**Task objective:**
Exactly the lines below starting at the line with "histopathology image of" and ending at the line with "(IHC) image of" are wanted, with both ends included. Leave out the pictures and add no other lines.

**Given entries:**

☆ ☆ ☆

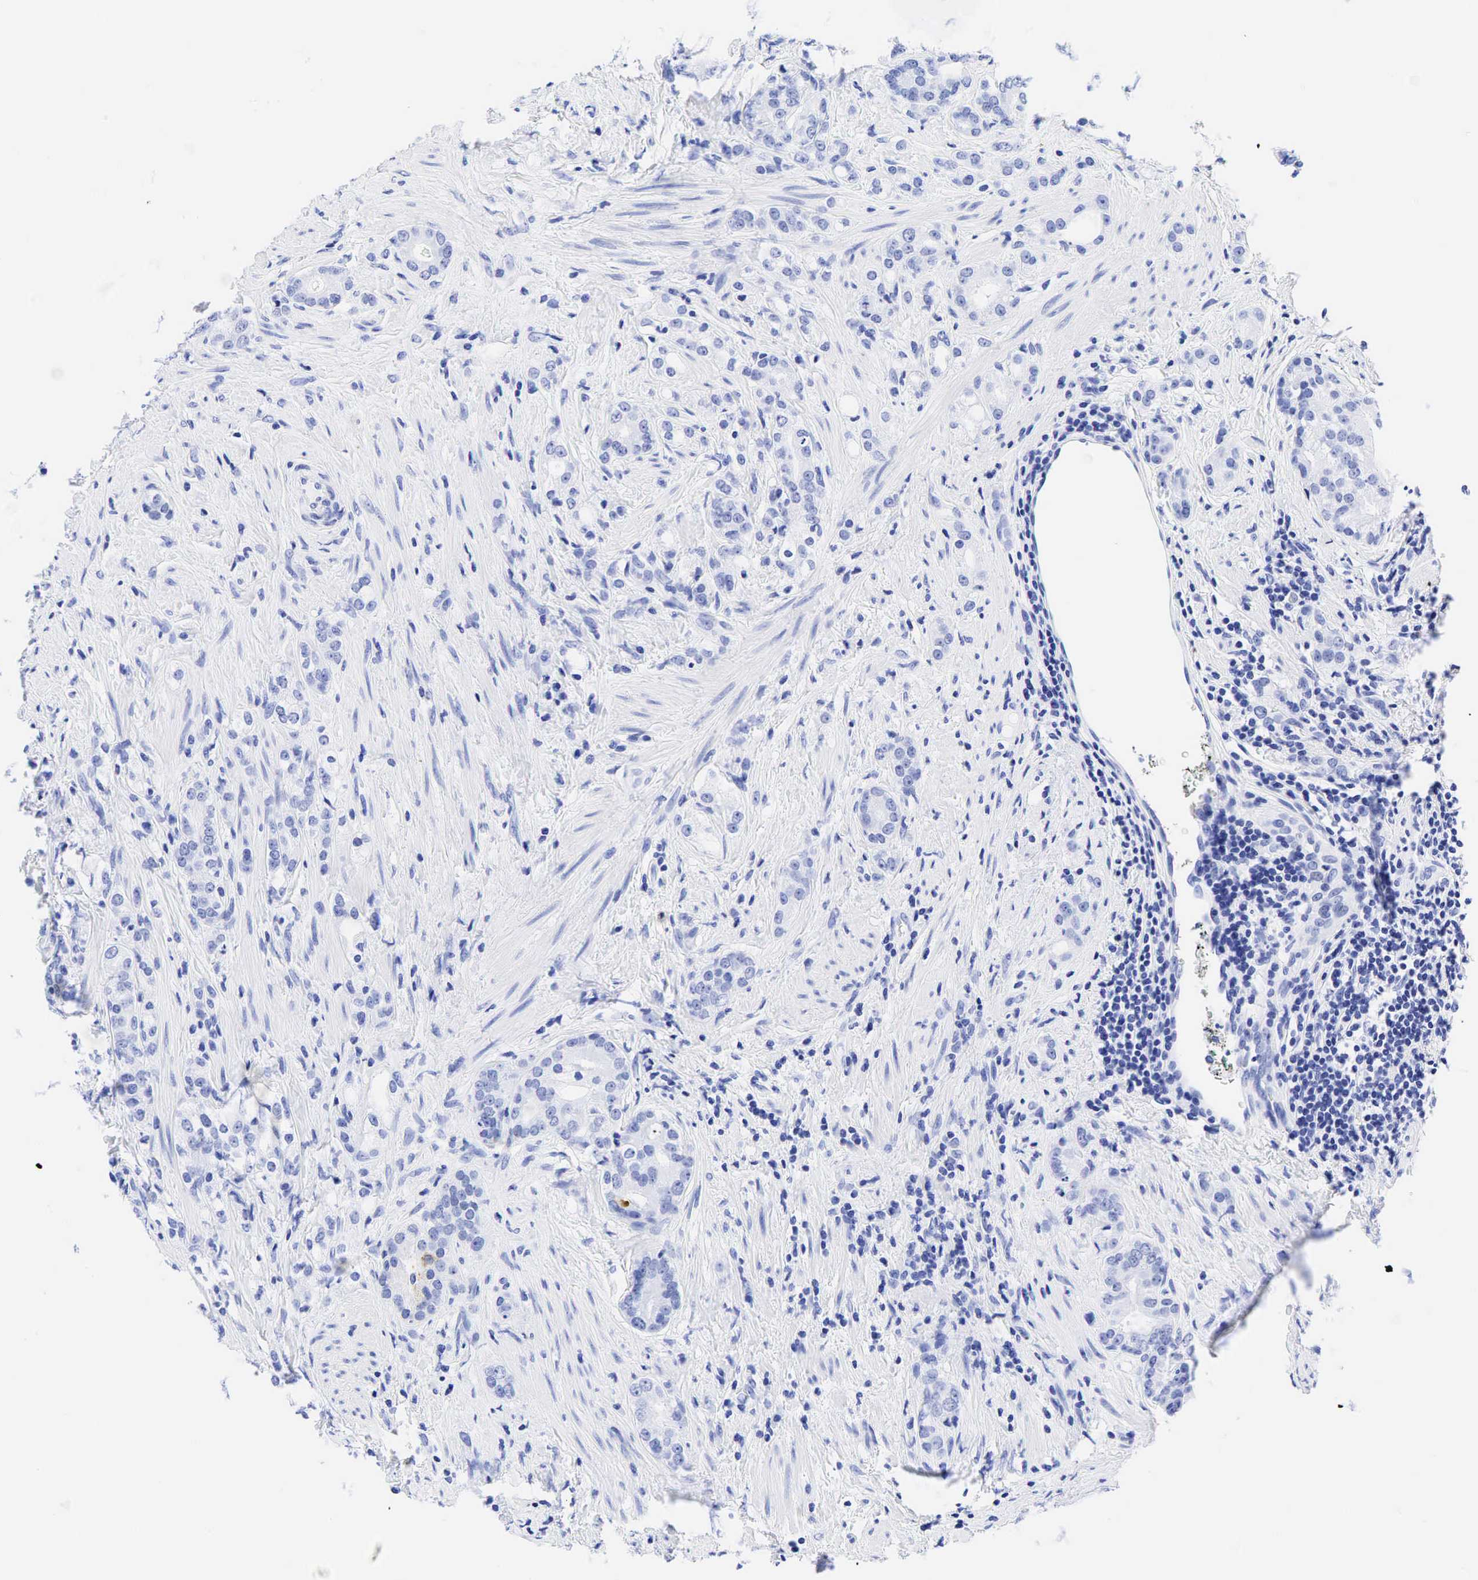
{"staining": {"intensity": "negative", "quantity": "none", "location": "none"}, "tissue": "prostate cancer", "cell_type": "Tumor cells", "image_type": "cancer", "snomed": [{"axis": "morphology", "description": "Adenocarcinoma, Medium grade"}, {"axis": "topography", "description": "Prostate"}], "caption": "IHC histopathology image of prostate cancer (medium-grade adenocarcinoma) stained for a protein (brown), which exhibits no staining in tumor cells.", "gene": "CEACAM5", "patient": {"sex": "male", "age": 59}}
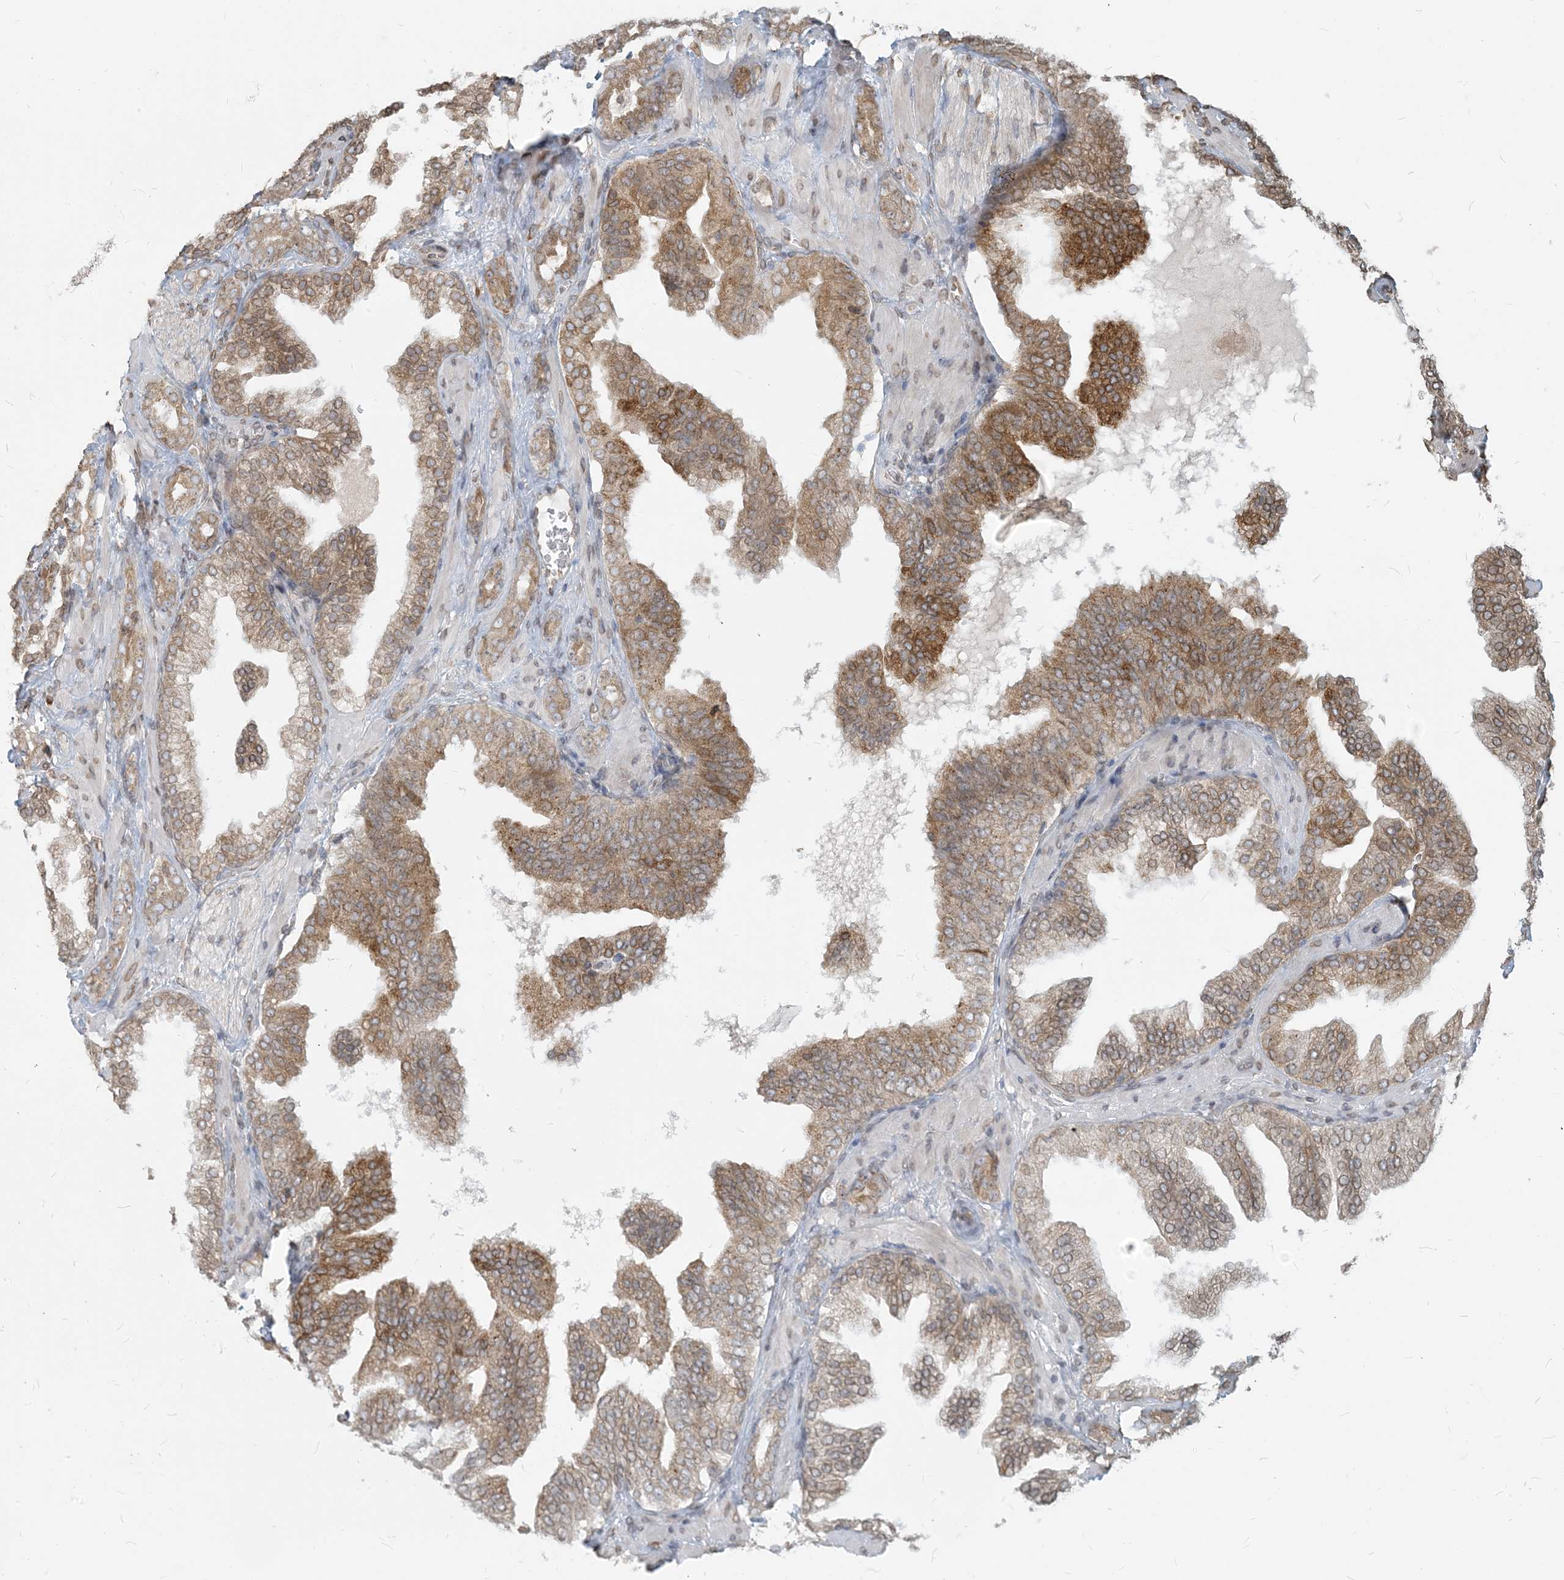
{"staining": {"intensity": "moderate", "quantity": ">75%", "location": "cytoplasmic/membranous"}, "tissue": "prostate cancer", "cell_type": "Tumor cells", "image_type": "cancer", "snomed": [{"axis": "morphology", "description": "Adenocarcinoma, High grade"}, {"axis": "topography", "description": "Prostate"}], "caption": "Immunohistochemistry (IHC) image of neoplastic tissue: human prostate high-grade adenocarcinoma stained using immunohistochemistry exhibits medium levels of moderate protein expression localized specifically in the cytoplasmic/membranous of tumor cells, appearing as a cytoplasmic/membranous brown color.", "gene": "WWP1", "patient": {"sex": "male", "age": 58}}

☆ ☆ ☆

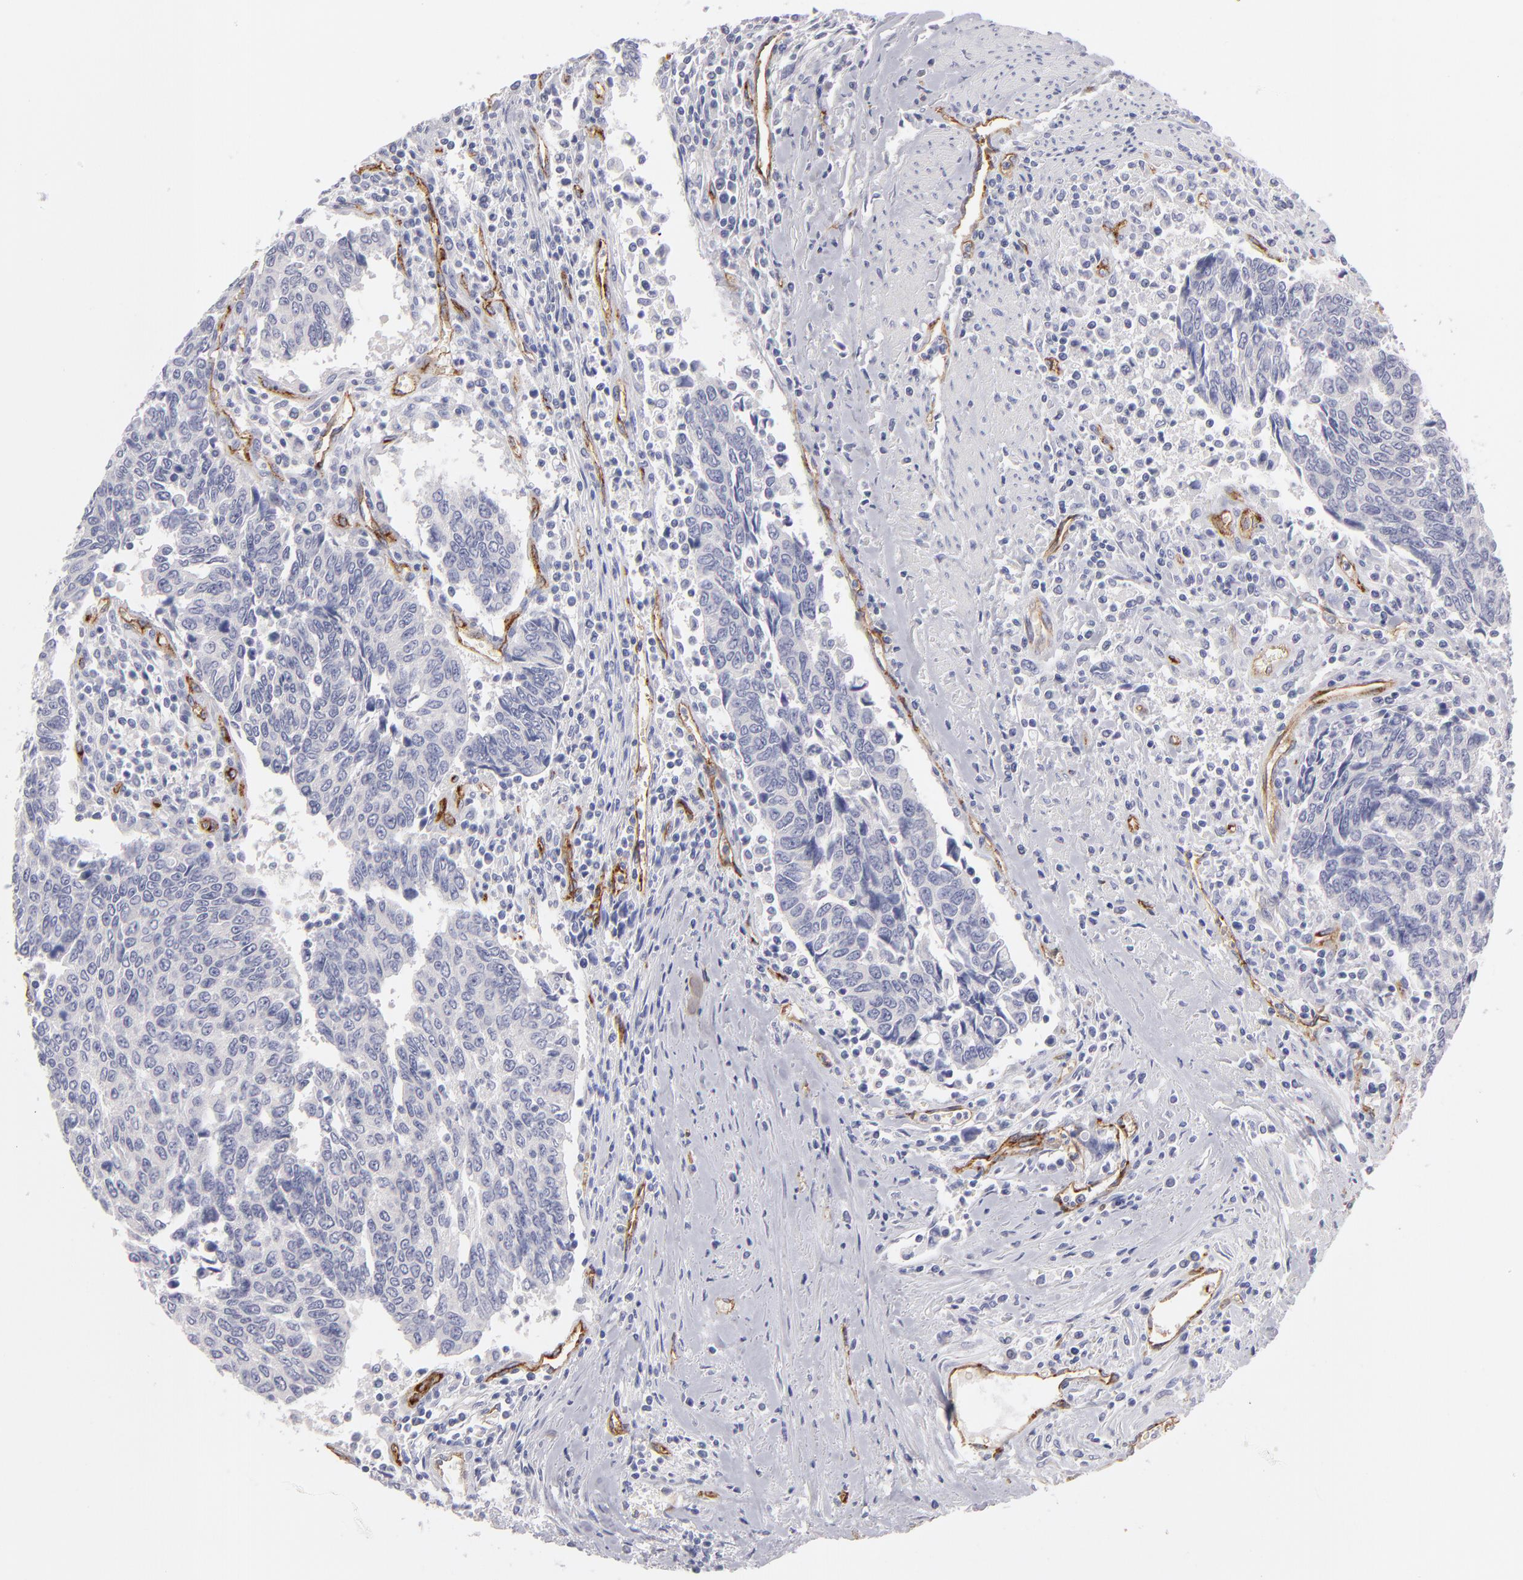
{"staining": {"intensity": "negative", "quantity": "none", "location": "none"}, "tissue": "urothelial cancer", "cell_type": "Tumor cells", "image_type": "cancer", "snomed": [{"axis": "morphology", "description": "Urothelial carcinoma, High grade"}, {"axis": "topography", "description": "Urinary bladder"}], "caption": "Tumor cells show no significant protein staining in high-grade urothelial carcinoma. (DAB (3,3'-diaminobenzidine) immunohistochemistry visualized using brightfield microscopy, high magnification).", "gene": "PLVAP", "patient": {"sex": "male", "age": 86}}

☆ ☆ ☆

**Reply to the exercise:**
{"staining": {"intensity": "negative", "quantity": "none", "location": "none"}, "tissue": "prostate cancer", "cell_type": "Tumor cells", "image_type": "cancer", "snomed": [{"axis": "morphology", "description": "Adenocarcinoma, Medium grade"}, {"axis": "topography", "description": "Prostate"}], "caption": "IHC histopathology image of prostate cancer (medium-grade adenocarcinoma) stained for a protein (brown), which exhibits no staining in tumor cells.", "gene": "CEACAM5", "patient": {"sex": "male", "age": 59}}
{"staining": {"intensity": "moderate", "quantity": ">75%", "location": "cytoplasmic/membranous"}, "tissue": "prostate cancer", "cell_type": "Tumor cells", "image_type": "cancer", "snomed": [{"axis": "morphology", "description": "Adenocarcinoma, High grade"}, {"axis": "topography", "description": "Prostate"}], "caption": "Immunohistochemistry (IHC) image of neoplastic tissue: human prostate high-grade adenocarcinoma stained using immunohistochemistry exhibits medium levels of moderate protein expression localized specifically in the cytoplasmic/membranous of tumor cells, appearing as a cytoplasmic/membranous brown color.", "gene": "WWP1", "patient": {"sex": "male", "age": 58}}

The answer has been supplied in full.